> [Stated exercise 1] In the text on electrophotographic printing, what is the electrostatic charge pattern formed on the photoreceptor called?

More specifically, the invention relates to charging a substrate.
The features of the present invention are useful in the printing arts and
more particularly in electrophotographic printing. In the well-known
process of electrophotographic printing, the charge retentive surface,
typically known as a photoreceptor, is electrostatically charged, and then
exposed to a light pattern of an original image to selectively discharge
the surface in accordance therewith. The resulting pattern of charged and
discharged areas on the photoreceptor form an electrostatic charge
pattern, known as a latent image, conforming to the original image. The
latent image is developed by contacting it with a finely divided
electrostatically attractable powder known as toner. Toner is held on the
image areas by the electrostatic charge on the photoreceptor surface.
Thus, a toner image is produced in conformity with a light image of the
original being reproduced or printed. The toner image may then be
transferred to a substrate or support member (e.g., paper), and the image
affixed thereto to form a permanent record of the image to be reproduced
or printed. Subsequent to development, excess toner left on the charge
retentive surface is cleaned from the surface. The process is useful for
light lens copying from an original or printing electronically generated
or stored originals such as with a raster output scanner (ROS), where a
charged surface may be imagewise discharged in a variety of ways.
To charge the surface of a photoreceptor, as well as to detach a copy sheet
or to preclean the photoreceptor, a corotron or scorotron with a wired
electrode and a shielded electrode is commonly used.
The use of a corotron or scorotron presents several problems including a
requirement for an expensive high voltage source. The high voltage source
requires a large space due to the structure of the corotron or scorotron
and due to shielding of the high voltage source as well as the inherent
size of the high voltage source itself. Further, the use of a scorotron or
corotron results in the generation of a large amount of ozone. Ozone is
believed by some to be a detrimental contributing factor to the long-term
world environmental temperature changes and therefore equipment is
required in many copy machines and printers to control the ozone there
within.
Recently a contact type charging device has been used in place of the
corotron or scorotron involved in the above problems. The contact type
charging device includes a conductive member which is supplied a voltage
from a power source with a D.C. voltage superimposed with a A.C voltage of
no less than twice the level of the D.C voltage. The charging device
contacts the image bearing member surface which is a member to be charged.
The contact type charging device charges the image bearing member to a
predetermined potential. Typically the contact type charger is in the form
of a roller type charger such as that disclosed in U.S. Pat. No.
4,387,980, the relative portions thereof incorporated herein by reference.

> [Stated exercise 2] Copy out the part of the entries below that opens with the line containing "phylum: Chordata" and runs through the last line of the entries, with both of those lines included.

> [Raw data]
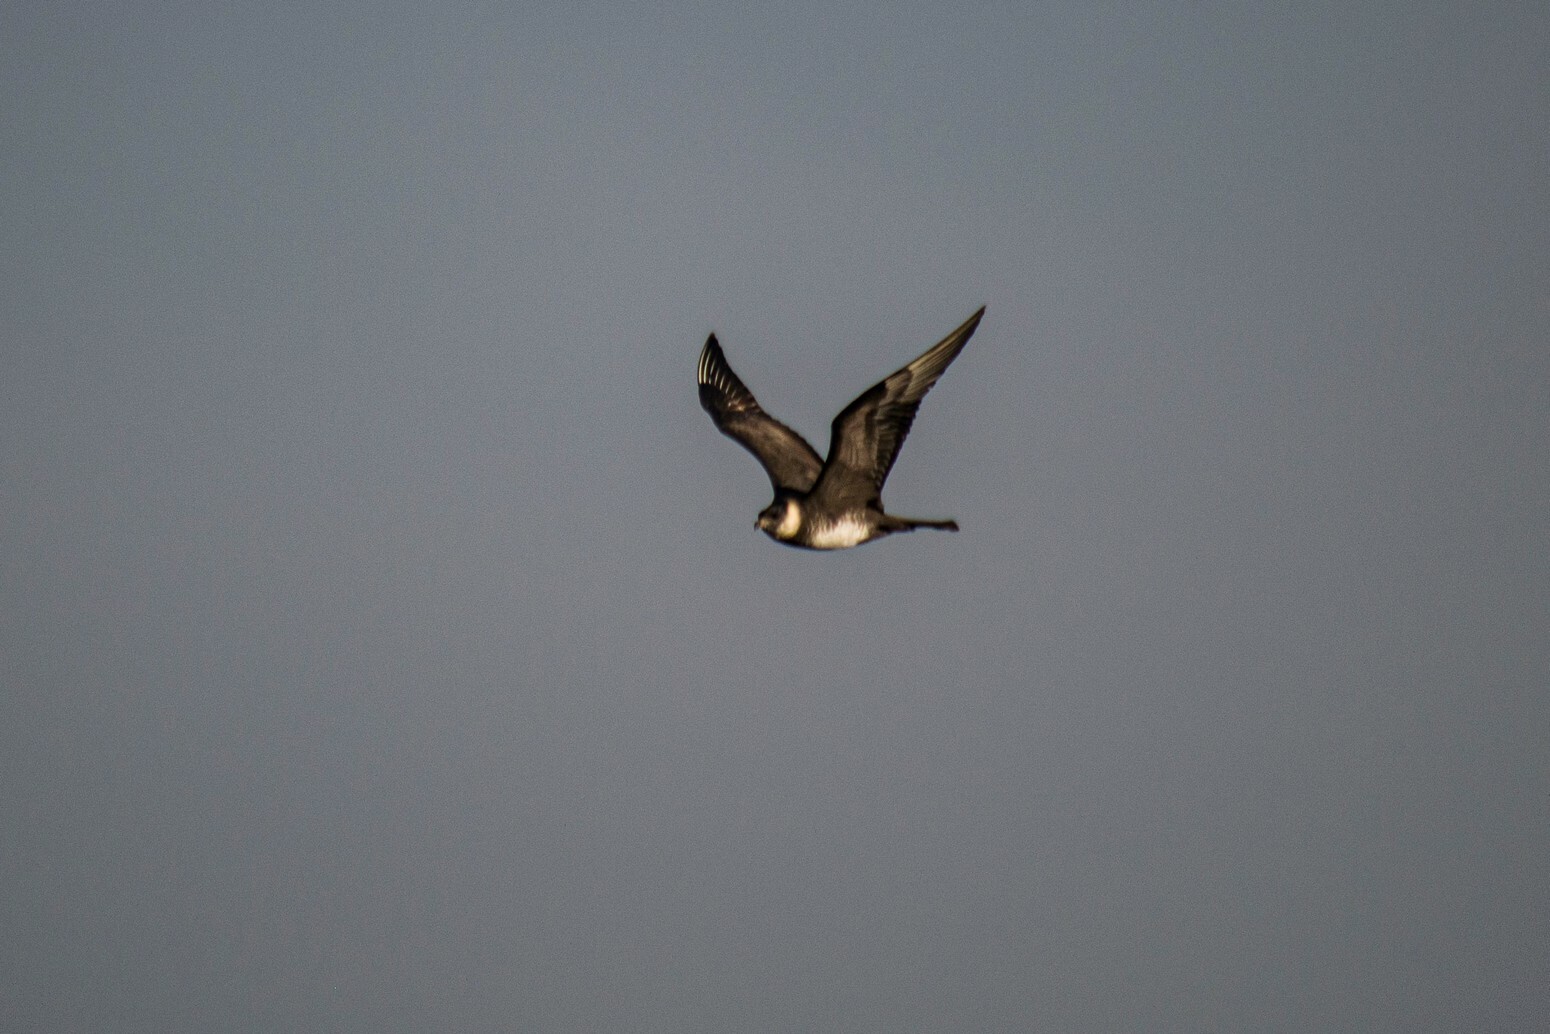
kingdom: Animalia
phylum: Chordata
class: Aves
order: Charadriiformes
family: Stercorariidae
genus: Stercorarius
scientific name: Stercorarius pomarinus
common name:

> [Worked answer 1] A latent image.

> [Worked answer 2]
phylum: Chordata
class: Aves
order: Charadriiformes
family: Stercorariidae
genus: Stercorarius
scientific name: Stercorarius pomarinus
common name:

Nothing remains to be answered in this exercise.